AAAI Conference 2021 Conference Paper

Solving Common-Payoff Games with Approximate Policy Iteration

  • Samuel Sokota
  • Edward Lockhart
  • Finbarr Timbers
  • Elnaz Davoodi
  • Ryan D'Orazio
  • Neil Burch
  • Martin Schmid
  • Michael Bowling

For artificially intelligent learning systems to have widespread applicability in real-world settings, it is important that they be able to operate decentrally. Unfortunately, decentralized control is difficult—computing even an epsilon-optimal joint policy is a NEXP complete problem. Nevertheless, a recently rediscovered insight—that a team of agents can coordinate via common knowledge—has given rise to algorithms capable of finding optimal joint policies in small common-payoff games. The Bayesian action decoder (BAD) leverages this insight and deep reinforcement learning to scale to games as large as two-player Hanabi. However, the approximations it uses to do so prevent it from discovering optimal joint policies even in games small enough to brute force optimal solutions. This work proposes CAPI, a novel algorithm which, like BAD, combines common knowledge with deep reinforcement learning. However, unlike BAD, CAPI prioritizes the propensity to discover optimal joint policies over scalability.
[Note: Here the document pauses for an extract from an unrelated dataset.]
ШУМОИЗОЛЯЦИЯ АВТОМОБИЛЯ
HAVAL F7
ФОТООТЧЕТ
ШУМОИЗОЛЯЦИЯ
While this choice precludes CAPI from scaling to games as large as Hanabi, empirical results demonstrate that, on the games to which CAPI does scale, it is capable of discovering optimal joint policies even when other modern multi-agent reinforcement learning algorithms are unable to do so.
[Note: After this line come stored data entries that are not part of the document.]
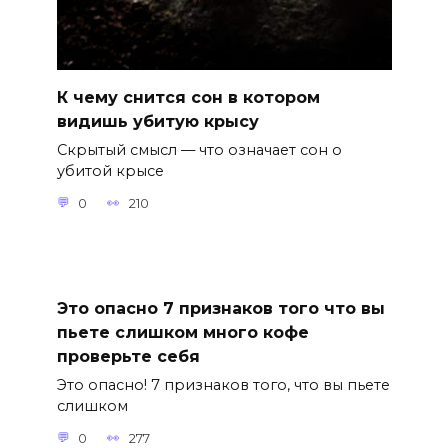
К чему снится сон в котором
видишь убитую крысу
Скрытый смысл — что означает сон о
убитой крысе
0
210
Это опасно 7 признаков того что вы
пьете слишком много кофе
проверьте себя
Это опасно! 7 признаков того, что вы пьете
слишком
0
277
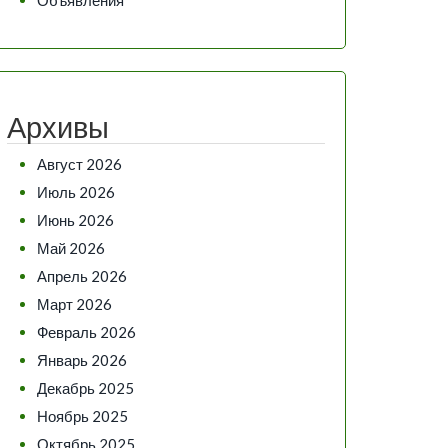
Архивы
Август 2026
Июль 2026
Июнь 2026
Май 2026
Апрель 2026
Март 2026
Февраль 2026
Январь 2026
Декабрь 2025
Ноябрь 2025
Октябрь 2025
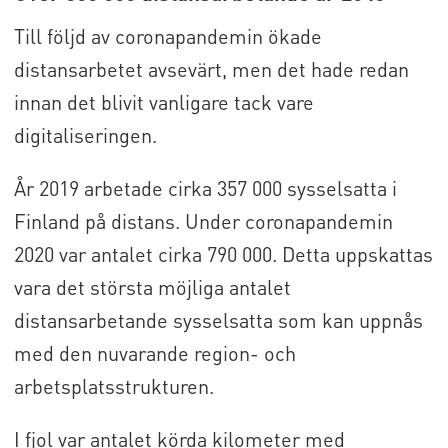
Till följd av coronapandemin ökade
distansarbetet avsevärt, men det hade redan
innan det blivit vanligare tack vare
digitaliseringen.
År 2019 arbetade cirka 357 000 sysselsatta i
Finland på distans. Under coronapandemin
2020 var antalet cirka 790 000. Detta uppskattas
vara det största möjliga antalet
distansarbetande sysselsatta som kan uppnås
med den nuvarande region- och
arbetsplatsstrukturen.
I fjol var antalet körda kilometer med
ICML Conference 2020 Conference Paper

Fast computation of Nash Equilibria in Imperfect Information Games

  • Rémi Munos
  • Julien Pérolat
  • Jean-Baptiste Lespiau
  • Mark Rowland 0001
  • Bart De Vylder
  • Marc Lanctot
  • Finbarr Timbers
  • Daniel Hennes

We introduce and analyze a class of algorithms, called Mirror Ascent against an Improved Opponent (MAIO), for computing Nash equilibria in two-player zero-sum games, both in normal form and in sequential form with imperfect information. These algorithms update the policy of each player with a mirror-ascent step to maximize the value of playing against an improved opponent. An improved opponent can be a best response, a greedy policy, a policy improved by policy gradient, or by any other reinforcement learning or search techniques. We establish a convergence result of the last iterate to the set of Nash equilibria and show that the speed of convergence depends on the amount of improvement offered by these improved policies. In addition, we show that under some condition, if we use a best response as improved policy, then an exponential convergence rate is achieved.
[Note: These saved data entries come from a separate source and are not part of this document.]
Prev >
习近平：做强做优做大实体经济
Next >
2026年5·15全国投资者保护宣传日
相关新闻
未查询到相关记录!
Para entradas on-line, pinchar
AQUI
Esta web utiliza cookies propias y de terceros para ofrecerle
IJCAI Conference 2019 Conference Paper

Computing Approximate Equilibria in Sequential Adversarial Games by Exploitability Descent

  • Edward Lockhart
  • Marc Lanctot
  • Julien Pérolat
  • Jean-Baptiste Lespiau
  • Dustin Morrill
  • Finbarr Timbers
  • Karl Tuyls

In this paper, we present exploitability descent, a new algorithm to compute approximate equilibria in two-player zero-sum extensive-form games with imperfect information, by direct policy optimization against worst-case opponents. We prove that when following this optimization, the exploitability of a player's strategy converges asymptotically to zero, and hence when both players employ this optimization, the joint policies converge to a Nash equilibrium. Unlike fictitious play (XFP) and counterfactual regret minimization (CFR), our convergence result pertains to the policies being optimized rather than the average policies. Our experiments demonstrate convergence rates comparable to XFP and CFR in four benchmark games in the tabular case. Using function approximation, we find that our algorithm outperforms the tabular version in two of the games, which, to the best of our knowledge, is the first such result in imperfect information games among this class of algorithms.